AIA Convention: Handing Over Reigns Fails Without Planning

Statistics on privately held companies are startling, with some 80% to 90% of businesses in North America privately held, but only a few lasting more than a generation or two, according to succession planning expert Aida Van Wees.
As a facilitator at the Centre for Entrepreneurs and Family Business at PriceWaterhouseCoopers, she has seen plans to hand over a business to the next in line fall apart on more than one occasion.
"Over the next 15 years, three-quarters of business leaders are going to retire," she told AIA Western Regional Conference attendees. "Trillions of dollars will be transferred to the next generation.

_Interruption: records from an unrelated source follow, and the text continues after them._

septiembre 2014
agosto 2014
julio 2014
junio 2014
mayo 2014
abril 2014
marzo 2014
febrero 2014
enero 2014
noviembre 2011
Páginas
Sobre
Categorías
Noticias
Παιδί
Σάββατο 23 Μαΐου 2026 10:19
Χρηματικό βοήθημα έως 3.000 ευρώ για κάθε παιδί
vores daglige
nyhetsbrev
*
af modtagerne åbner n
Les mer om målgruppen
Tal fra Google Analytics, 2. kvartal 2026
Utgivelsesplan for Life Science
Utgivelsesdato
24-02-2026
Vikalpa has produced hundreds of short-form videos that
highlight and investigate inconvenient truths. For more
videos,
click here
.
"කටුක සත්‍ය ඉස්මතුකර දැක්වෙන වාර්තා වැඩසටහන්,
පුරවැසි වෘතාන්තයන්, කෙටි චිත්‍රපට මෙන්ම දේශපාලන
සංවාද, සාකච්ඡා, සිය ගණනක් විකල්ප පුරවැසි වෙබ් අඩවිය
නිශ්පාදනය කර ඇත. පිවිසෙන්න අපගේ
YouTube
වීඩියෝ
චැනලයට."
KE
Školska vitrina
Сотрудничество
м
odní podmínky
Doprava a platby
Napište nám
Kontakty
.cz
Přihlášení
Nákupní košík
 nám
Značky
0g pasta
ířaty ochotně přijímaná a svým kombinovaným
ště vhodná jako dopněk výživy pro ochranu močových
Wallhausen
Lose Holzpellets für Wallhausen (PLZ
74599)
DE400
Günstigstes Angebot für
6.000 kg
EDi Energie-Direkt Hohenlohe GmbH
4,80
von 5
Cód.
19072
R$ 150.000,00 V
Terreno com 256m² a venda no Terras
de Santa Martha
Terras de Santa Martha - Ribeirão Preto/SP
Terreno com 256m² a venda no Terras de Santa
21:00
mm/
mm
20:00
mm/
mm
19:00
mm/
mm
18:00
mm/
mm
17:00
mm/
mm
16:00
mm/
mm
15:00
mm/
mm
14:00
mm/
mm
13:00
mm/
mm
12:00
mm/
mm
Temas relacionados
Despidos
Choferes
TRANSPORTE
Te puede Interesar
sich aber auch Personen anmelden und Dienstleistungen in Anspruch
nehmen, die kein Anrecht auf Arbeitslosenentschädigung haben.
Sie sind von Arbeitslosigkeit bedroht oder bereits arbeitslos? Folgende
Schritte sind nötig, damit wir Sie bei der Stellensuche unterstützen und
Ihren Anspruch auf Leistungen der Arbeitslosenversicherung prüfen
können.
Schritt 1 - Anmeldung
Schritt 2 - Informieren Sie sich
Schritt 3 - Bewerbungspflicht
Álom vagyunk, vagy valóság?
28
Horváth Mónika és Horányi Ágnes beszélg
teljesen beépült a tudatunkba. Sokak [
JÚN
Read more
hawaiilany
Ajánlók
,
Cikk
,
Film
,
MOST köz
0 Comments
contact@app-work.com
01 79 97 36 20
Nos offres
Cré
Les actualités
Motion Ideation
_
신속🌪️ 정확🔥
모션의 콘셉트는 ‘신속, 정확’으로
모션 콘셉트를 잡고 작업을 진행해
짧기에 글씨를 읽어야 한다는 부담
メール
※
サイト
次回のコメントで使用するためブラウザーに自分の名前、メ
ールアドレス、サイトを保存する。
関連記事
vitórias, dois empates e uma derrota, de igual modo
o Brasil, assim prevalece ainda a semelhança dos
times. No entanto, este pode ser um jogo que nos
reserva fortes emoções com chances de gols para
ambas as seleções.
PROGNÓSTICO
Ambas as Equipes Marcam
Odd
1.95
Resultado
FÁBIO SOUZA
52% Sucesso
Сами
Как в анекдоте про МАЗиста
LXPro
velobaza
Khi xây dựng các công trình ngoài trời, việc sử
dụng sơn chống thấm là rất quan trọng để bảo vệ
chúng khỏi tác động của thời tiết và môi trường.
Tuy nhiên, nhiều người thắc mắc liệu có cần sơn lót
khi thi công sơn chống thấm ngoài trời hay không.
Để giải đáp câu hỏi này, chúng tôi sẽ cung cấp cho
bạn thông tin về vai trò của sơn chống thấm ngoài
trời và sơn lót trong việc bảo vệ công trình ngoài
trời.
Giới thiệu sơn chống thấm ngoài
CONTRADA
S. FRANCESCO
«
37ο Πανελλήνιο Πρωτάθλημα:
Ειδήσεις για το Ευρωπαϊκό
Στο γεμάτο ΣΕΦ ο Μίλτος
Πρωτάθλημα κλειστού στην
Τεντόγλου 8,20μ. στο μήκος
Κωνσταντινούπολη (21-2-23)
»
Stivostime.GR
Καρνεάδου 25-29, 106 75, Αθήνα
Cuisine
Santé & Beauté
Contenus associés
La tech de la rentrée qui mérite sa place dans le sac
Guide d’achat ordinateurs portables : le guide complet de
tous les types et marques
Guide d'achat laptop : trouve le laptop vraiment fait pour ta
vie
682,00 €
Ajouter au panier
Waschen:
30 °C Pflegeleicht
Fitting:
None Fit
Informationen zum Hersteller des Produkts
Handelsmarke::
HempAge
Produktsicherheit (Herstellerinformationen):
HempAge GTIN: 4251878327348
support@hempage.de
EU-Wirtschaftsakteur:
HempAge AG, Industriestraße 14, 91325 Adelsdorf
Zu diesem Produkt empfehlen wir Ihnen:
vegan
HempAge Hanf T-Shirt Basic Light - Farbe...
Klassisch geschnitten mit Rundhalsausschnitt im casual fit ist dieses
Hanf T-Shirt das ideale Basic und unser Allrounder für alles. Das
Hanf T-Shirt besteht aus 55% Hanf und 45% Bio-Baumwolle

"The reality is you don’t do this very well. Only 30% will continue as a family operation into the second generation. Less than 10% make it to the third generation. Only 1% will make it to the fourth."
The reasons for failed succession plans are usually simple, she says. Whether because the subject of retirement and mortality makes business owners uncomfortable, or because it is unclear on who should take over, entrepreneurs fail to plan. And when they do plan, they often make errors.
"Plans are devised by the entrepreneur according to their own perspective. They project that the position they are in is the position their children want. Often that is what they get back from their children." The truth is a different matter: often the children didn’t want to run the company, but were too afraid to saying anything to dear old dad.
More often though, a lack of planning, or planning too late, causes problems.
"Succession plans fail because of lack of planning, the chosen successor was not adequately prepared, or a clear successor was not chosen." Conflicts within the family and without can arise, employees who feel slighted or ignored can sabotage plans, and key employees may leave if the newcomer isn’t trusted. These are all situations that can be addressed with proper succession planning strategies.
"We need to teach our shareholders, those in ownership, how to be shareholders. We need to teach our families in business to be good families in business."